AT a time when dancehall critics have declared the genre dead and buried, producer/artiste Seanizzle says its best days are ahead.
“I cannot agree that dancehall is dying as producers like myself and Stephen McGregor are carrying on the legacy that producers like Steely and Clevie and Bobby Digital left in place,” he told the Jamaica Observer.
Seanizzle (aka Sean Reid) believes disunity, not sub-standard productions, is dancehall’s biggest problem.
“The industry isn’t knitted together and there isn’t a body to represent us 100 per cent. There is a lot of segregation and people will not readily want to purchase our music if there isn’t unity,” he said, adding: “People are making money from our creations. Nicky Minaj and French Montana used our concept in their song Freak and make millions… and that is just one instance.”
Seanizzle emerged in 2005 with the Reverse rhythm which featured Beenie Man’s Reverse The Ting and Tony Matterhorn’s Sidung Pon It.
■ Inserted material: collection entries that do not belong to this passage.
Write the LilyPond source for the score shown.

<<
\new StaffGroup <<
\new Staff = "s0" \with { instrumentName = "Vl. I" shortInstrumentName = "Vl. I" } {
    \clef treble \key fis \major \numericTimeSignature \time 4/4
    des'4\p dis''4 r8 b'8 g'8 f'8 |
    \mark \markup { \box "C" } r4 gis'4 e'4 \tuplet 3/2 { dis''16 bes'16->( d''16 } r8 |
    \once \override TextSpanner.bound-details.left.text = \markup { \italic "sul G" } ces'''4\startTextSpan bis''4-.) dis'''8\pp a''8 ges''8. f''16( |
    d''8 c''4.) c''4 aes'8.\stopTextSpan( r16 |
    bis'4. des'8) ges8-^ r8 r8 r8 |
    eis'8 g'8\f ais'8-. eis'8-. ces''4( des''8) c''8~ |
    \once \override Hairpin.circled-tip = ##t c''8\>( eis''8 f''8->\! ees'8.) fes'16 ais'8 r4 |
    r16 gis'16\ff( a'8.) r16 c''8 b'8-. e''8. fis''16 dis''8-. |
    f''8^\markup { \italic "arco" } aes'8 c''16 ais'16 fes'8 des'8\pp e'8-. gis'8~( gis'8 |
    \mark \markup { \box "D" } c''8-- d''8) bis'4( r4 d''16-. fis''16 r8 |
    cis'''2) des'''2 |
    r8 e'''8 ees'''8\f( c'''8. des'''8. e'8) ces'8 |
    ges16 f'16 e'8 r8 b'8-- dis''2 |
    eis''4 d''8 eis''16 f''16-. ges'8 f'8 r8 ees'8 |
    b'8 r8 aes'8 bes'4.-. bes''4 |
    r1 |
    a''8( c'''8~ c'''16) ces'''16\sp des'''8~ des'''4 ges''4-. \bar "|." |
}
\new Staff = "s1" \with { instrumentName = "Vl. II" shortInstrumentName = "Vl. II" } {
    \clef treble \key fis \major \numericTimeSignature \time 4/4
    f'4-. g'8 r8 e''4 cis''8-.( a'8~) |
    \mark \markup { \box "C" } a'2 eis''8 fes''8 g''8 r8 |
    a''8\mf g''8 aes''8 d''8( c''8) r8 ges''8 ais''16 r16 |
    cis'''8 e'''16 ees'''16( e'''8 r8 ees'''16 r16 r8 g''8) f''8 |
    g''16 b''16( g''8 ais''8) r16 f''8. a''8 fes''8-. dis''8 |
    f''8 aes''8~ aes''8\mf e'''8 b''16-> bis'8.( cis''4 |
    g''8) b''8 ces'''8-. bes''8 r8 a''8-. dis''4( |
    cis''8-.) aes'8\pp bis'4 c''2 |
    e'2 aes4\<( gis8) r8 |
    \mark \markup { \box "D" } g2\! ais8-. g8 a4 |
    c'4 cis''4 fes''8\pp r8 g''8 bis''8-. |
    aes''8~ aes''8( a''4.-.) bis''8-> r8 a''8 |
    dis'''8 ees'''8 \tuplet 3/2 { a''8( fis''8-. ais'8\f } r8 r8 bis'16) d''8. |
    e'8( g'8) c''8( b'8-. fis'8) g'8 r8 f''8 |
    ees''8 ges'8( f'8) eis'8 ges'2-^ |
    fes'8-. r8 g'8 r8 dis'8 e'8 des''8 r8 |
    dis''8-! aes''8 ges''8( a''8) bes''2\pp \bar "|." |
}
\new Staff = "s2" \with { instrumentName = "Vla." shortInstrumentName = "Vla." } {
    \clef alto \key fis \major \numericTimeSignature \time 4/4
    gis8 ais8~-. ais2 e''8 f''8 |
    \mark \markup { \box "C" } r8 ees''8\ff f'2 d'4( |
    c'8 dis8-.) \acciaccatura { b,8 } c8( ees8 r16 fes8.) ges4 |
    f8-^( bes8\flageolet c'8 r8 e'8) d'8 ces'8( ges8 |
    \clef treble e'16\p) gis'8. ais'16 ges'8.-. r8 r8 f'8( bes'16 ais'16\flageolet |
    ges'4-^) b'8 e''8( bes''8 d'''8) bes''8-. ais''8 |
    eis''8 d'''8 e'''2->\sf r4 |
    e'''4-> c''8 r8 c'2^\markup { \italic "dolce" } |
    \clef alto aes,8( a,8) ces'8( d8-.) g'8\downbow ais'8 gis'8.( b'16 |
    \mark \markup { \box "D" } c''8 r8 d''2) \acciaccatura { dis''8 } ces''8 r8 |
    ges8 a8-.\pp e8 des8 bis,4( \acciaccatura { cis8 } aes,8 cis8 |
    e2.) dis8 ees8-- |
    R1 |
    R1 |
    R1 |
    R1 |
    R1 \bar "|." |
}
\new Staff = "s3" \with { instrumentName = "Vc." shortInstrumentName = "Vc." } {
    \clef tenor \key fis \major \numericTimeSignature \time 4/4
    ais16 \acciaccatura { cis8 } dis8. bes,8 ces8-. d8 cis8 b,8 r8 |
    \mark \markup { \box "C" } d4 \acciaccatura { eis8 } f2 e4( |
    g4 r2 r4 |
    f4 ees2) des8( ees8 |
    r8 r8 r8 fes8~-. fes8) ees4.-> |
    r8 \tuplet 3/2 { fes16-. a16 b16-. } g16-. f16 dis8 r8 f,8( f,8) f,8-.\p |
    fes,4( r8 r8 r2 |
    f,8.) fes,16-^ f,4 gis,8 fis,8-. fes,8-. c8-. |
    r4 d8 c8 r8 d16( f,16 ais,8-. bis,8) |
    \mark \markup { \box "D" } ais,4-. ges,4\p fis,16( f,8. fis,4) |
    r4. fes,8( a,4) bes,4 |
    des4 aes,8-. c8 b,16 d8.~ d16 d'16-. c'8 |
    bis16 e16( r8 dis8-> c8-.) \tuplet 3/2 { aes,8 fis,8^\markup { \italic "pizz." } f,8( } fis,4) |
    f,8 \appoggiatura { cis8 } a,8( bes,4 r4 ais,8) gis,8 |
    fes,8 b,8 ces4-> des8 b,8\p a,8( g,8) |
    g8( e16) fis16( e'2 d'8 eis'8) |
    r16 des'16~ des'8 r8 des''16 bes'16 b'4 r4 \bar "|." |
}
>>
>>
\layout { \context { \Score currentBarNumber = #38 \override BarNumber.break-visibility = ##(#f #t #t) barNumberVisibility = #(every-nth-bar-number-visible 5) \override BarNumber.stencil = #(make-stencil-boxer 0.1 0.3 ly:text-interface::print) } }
Other productions followed including the 2010 anthem One Day which featured songs from Khago, Mr G, Beenie Man and ZJ Liquid.
Nizzle says his latest project is the 37 Psalms beat.
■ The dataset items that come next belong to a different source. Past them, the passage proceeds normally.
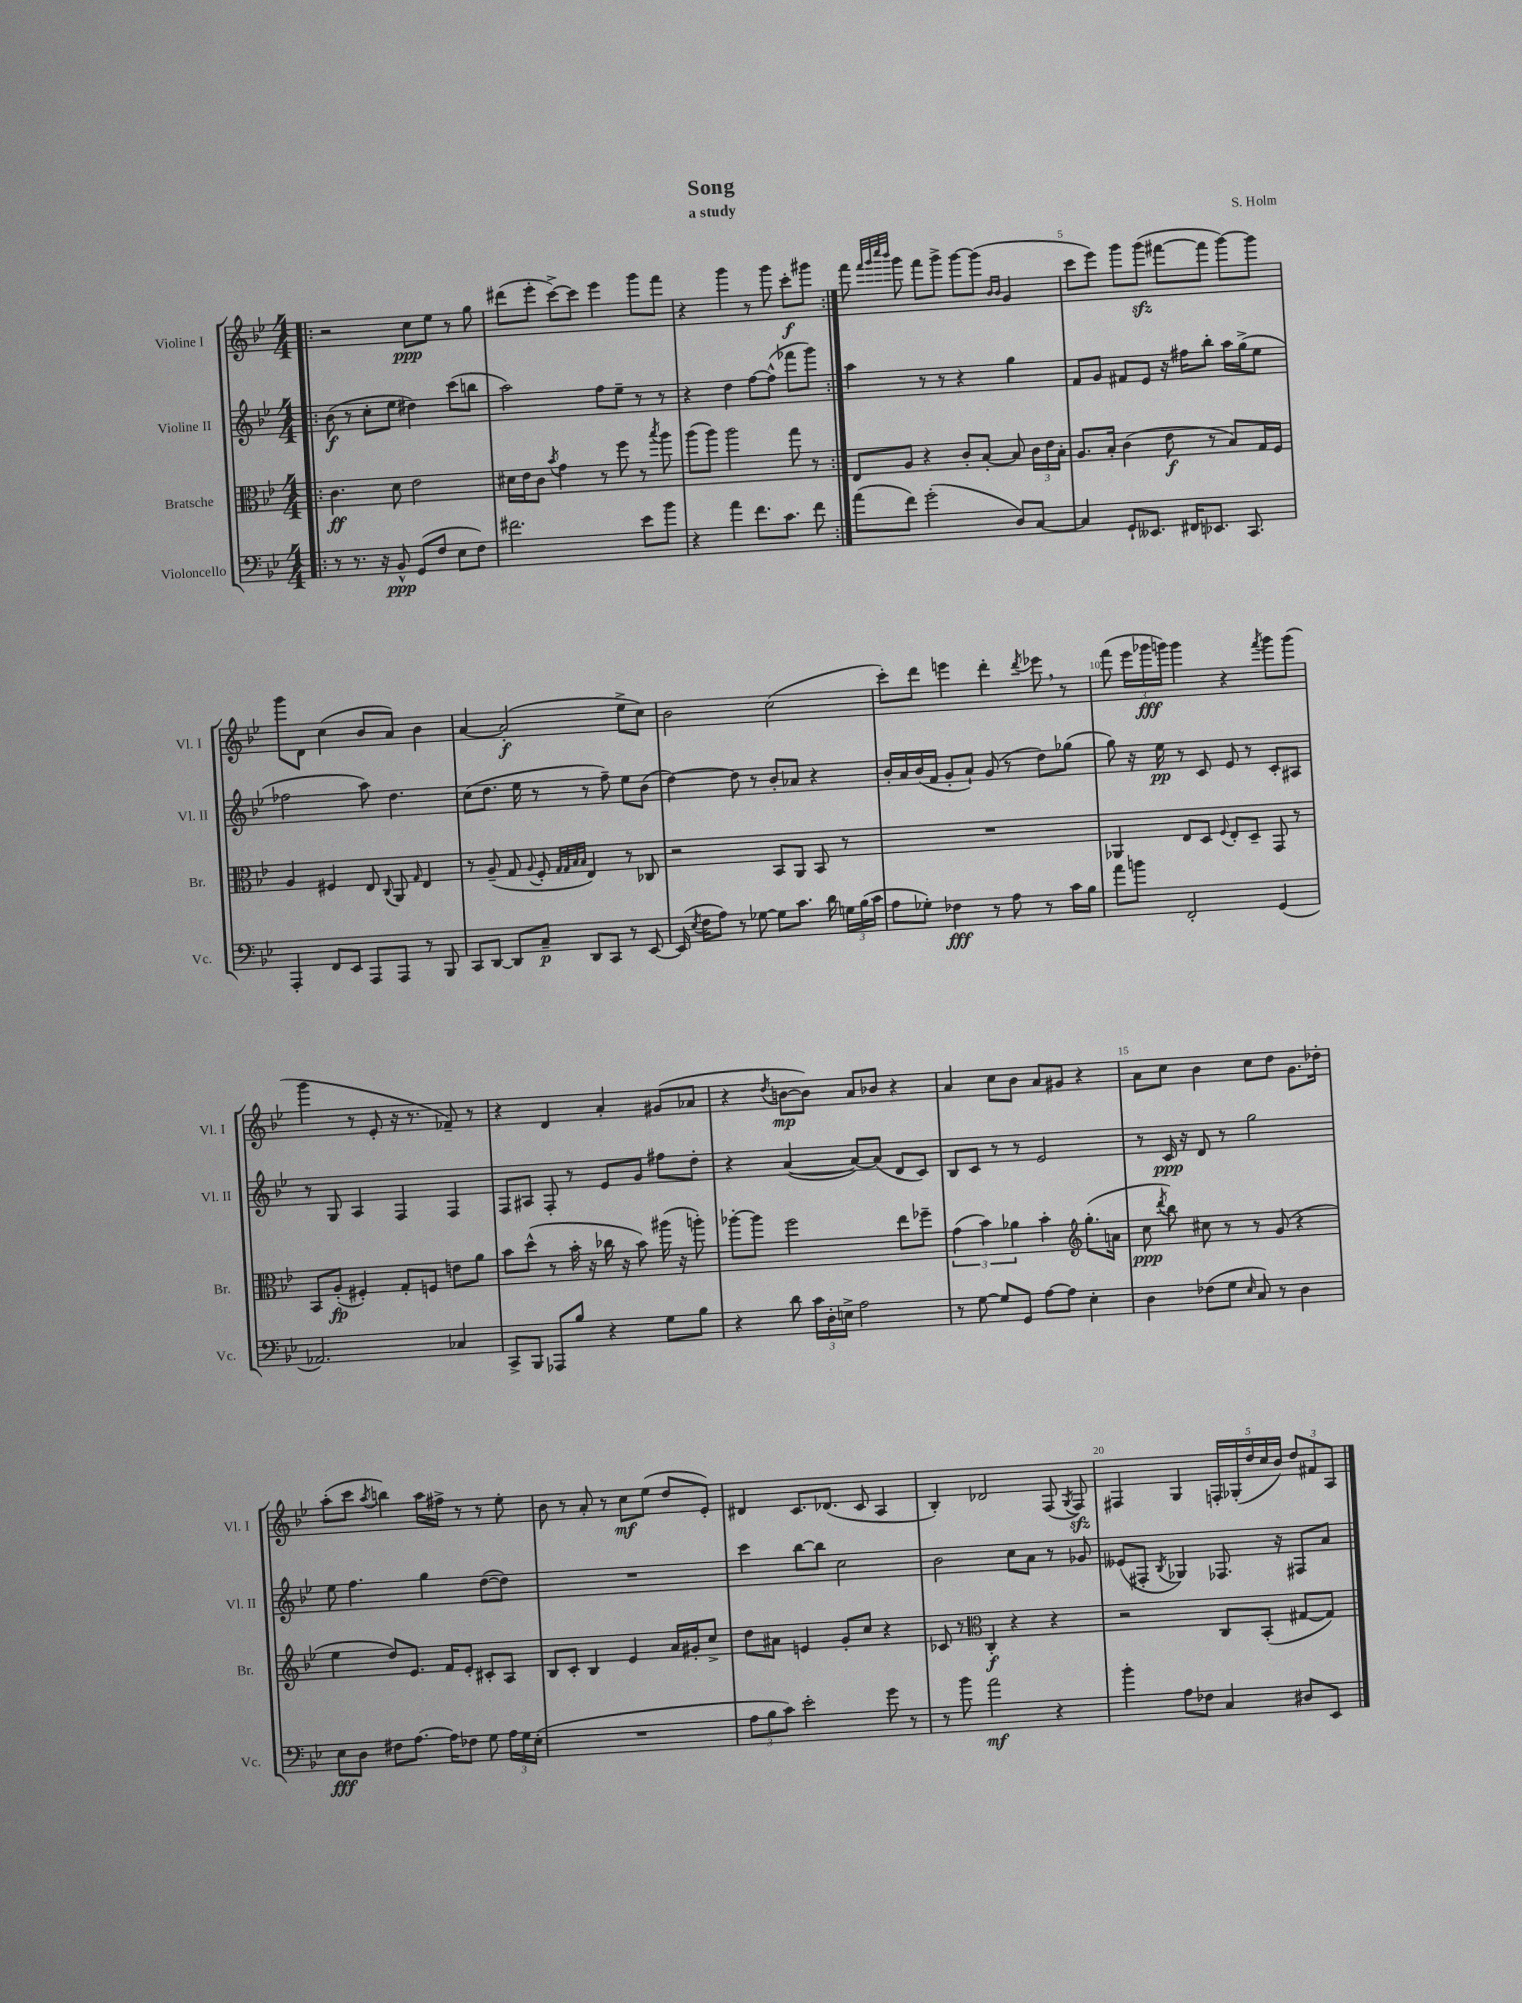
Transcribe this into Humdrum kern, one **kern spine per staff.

**kern	**kern	**kern	**kern
*staff4	*staff3	*staff2	*staff1
*clefF4	*clefC3	*clefG2	*clefG2
*k[b-e-]	*k[b-e-]	*k[b-e-]	*k[b-e-]
*M4/4	*M4/4	*M4/4	*M4/4
=!|:	=!|:	=!|:	=!|:
8r	4.c	(8b-	2r
8.r	.	8r	.
.	.	8cc'	.
16r	.	.	.
8BB-^^	8d	8ee-	.
(8GG	2e-	4dd#)	8cc
8F	.	.	8ee-
8E-	.	(8ccc	8r
8F)	.	8bb	8gg
=	=	=	=
2.f#	16d#	2aa)	(8ddd#
.	16e-	.	.
.	8c	.	8eee-'
.	8qb-	.	.
.	4g	.	[8ccc^)
.	.	.	8ccc]
.	8r	8ff	4eee-
.	8ff	8ee-~	.
8e-	8r	8r	8ggg
.	8qbb-	.	.
8b-	8aa	8r	8fff
=	=	=	=
4r	(8aa	4r	4r
.	8aa)	.	.
4a	2aa	4dd	4ggg
8.f	.	[8ff	8r
.	.	(8ff^^]	8ggg
8.c	.	.	.
.	8gg	8fff-	8ccc'
8f	8r	8ggg)	8ggg#
=:|!	=:|!	=:|!	=:|!
(8a	8E-	4aa	8fff
.	.	.	32qqfff
.	.	.	32qqggg
.	.	.	32qqcccc
.	.	.	32qqbbb-
8f)	8A	.	8ggg
(2g'	4r	8r	8fff
.	.	8r	8ggg^
.	8c'	4r	[8ggg
.	[8B-'	.	(8ggg]
.	.	.	16qqb-
.	.	.	16qqb-
8D)	8B-]	4gg	4g
[8C	24c	.	.
.	24e-	.	.
.	24B-'	.	.
=	=	=	=
4C]	8.A	8f	8ccc
.	.	8g	8eee-)
.	16B-'	.	.
8GG`	(4c	8f#	8ggg
8.EE--	.	8e-	(8ggg
.	8e-	16r	[8fff#
16FF#	.	16ff#	.
8.EE-	8r	8bb-'	8fff#]
.	8B-)	16aa	[8ggg)
8.CC	.	(16gg^	.
.	16G	8ee-	8ggg]
.	16F	.	.
=	=	=	=
4AAA'	4A	2ff-	8ggg
.	.	.	8d
8FF	4F#	.	(4cc
8EE-	.	.	.
8AAA	8E-	8aa)	8b-
.	8qqC	.	.
8AAA	8AA	4.dd	8a)
.	16qqG	.	.
8r	4E-	.	4b-
8BBB-	.	.	.
=	=	=	=
8CC	8r	(8cc	[4a
[8DD	(8A~	8.dd	.
8DD]	8G	.	(2a']
.	.	16ee-	.
.	8qqA	.	.
8C~	8F'	8r	.
.	32qqG	.	.
.	32qqG	.	.
.	32qqB-	.	.
.	32qqB-	.	.
8DD	4E-)	8r	.
8CC	.	8ff~)	.
8r	8r	8ee-	8ee-^
[8EE-	8C-	(8b-	8cc)
=	=	=	=
(16EE-]	2r	[4dd)	2b-
8qE-	.	.	.
16F	.	.	.
8A)	.	.	.
8r	.	8dd]	.
[8G-	.	8r	.
8G-]	8BB-	8b-'	(2cc
8.c	8AA	8a-	.
.	8BB-	4r	.
16d	.	.	.
24G	8r	.	.
(24B-	.	.	.
24c	.	.	.
=	=	=	=
8A	1r	16b-'	8ccc')
.	.	16a	.
8G-')	.	(16b-	8ddd
.	.	16f	.
4F-	.	8g'	4eee
.	.	8a`)	.
8r	.	(8g	4ddd'
8A	.	8r	.
.	.	.	8qddd
8r	.	8dd)	8eee-
16c	.	(8gg-	8r
16B-	.	.	.
=	=	=	=
8a	4AA-	8gg)	(8fff
8b	.	16r	24eee-
.	.	.	24ggg-
.	.	16ee-	.
.	.	.	24ggg)
2FF'	8E-	8r	4ggg
.	8D	8c	.
.	8qqF	.	.
.	8E-'	8e-	4r
.	8D~	8r	.
.	.	.	8qfff
(4GG	8GG	8c'	8ggg
.	8r	8A#	(8ggg
=	=	=	=
2.AA-)	8BB-	8r	4ggg
.	(8A'	8G	.
.	4F#')	4A	8r
.	.	.	8e-'
.	8G'	4F	16r
.	.	.	8.r
.	8F	.	.
4C-	8e	4F	8f-~)
.	8a	.	8r
=	=	=	=
8CC^	8b-	8F	4r
8BBB-	(8dd^^	8A#	.
8AAA-	8r	8F'	4d
8B-	16b-'	8r	.
.	16r	.	.
4r	16cc-	8e-	4a'
.	16r	.	.
.	8b-)	8g	.
8G	(16aa#	8ff#	(8g#
.	16r	.	.
8B-	8aa')	8dd'	8a-
=	=	=	=
4r	[8aa-'	4r	4r
.	8aa-]	.	.
.	.	.	8qdd
8d	2ff	([4a	[8b
24c	.	.	8b])
24D'	.	.	.
24E^	.	.	.
2A	.	8a_)	8a
.	.	(8a]	8b-
.	8ee-	8d	4r
.	8ff-~	8c)	.
=	=	=	=
8r	(6g	8B-	4a
[8G	.	8c	.
.	6b-)	.	.
8G]	.	8r	8cc
.	6a-	.	.
8GG	.	8r	8b-
[8A	4b-'	2e-	8a
8A]	.	.	8g#
*	*clefG2	*	*
4E-'	(8.gg'	.	4r
.	16a	.	.
=	=	=	=
4D	8cc	8r	8a
.	8qddd	.	.
.	8bb-)	16c	8cc
.	.	16r	.
(8F-	8cc#	8d	4b-
8G	8r	8r	.
16qqE-	.	.	.
8C)	8r	2gg	8cc
8r	(8g	.	8dd
4D	4r	.	8.g
.	.	.	16dd-'
=	=	=	=
8E-	4ee-	8ee-	(8aa'
8D	.	4.ff	8ccc
.	.	.	8qaa
8F#	8dd)	.	4bb)
[8.A	8.e-	.	.
.	.	4gg	16aa
16A]	16f	.	16ff#^
8F-	8e-'	.	8r
8G	8c#'	([8dd	8r
24A	8A	8dd])	8ee-'
24G	.	.	.
(24E-'	.	.	.
=	=	=	=
1r	8B-	1r	8b-
.	8c'	.	8r
.	4B-	.	8a'
.	.	.	8r
.	4e-	.	8cc
.	.	.	(8ee-
.	16a	.	8dd
.	16g#'	.	.
.	8cc^	.	8e-')
=	=	=	=
12A	8dd	4ccc	4d#
12B-	.	.	.
.	8a#	.	.
12c)	.	.	.
2e-'	4e	[8bb-	8.c
.	.	8bb-]	.
.	.	.	(8.d-
.	8g'	2cc	.
.	8cc	.	8c
8g	4r	.	4A
8r	.	.	.
=	=	=	=
8r	8c-	2b-	4B-')
8b-	8r	.	.
*	*clefC3	*	*
2a	4C'	.	2d-
.	4r	8cc	.
.	.	8a	.
4r	4r	8r	(8F
.	.	.	8qG
.	.	8g-	8F)
=	=	=	=
4b-'	2r	(8e--	4F#
.	.	8F#'	.
.	.	8qB-	.
8A	.	4G-)	4G
8F-	.	.	.
4C	8C	8.F-	20F'
.	.	.	(20G-'
.	.	.	20dd
.	(8BB-'	.	.
.	.	.	20cc
.	.	16r	.
.	.	.	20b-)
8D#	[8G#	8F#	12dd
.	.	.	12f#
8EE-	8G#])	8a	.
.	.	.	12A
==	==	==	==
*-	*-	*-	*-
“The name and the ‘riddim’ is fitting at this time, as now is the time when conscious songs are being recorded and accepted by society. In order for a production to be successful one has to know the correct frequency, groove and mood,” he said.
The dancehall genre has been the most commercially successful sound out of Jamaica in the past 20 years, with big-selling albums by Shabba Ranks, Sean Paul and Shaggy.
It has not produced a series of overseas hits in some time, influencing critics like producer Donovan Germain to question the standard of contemporary artistes and producers.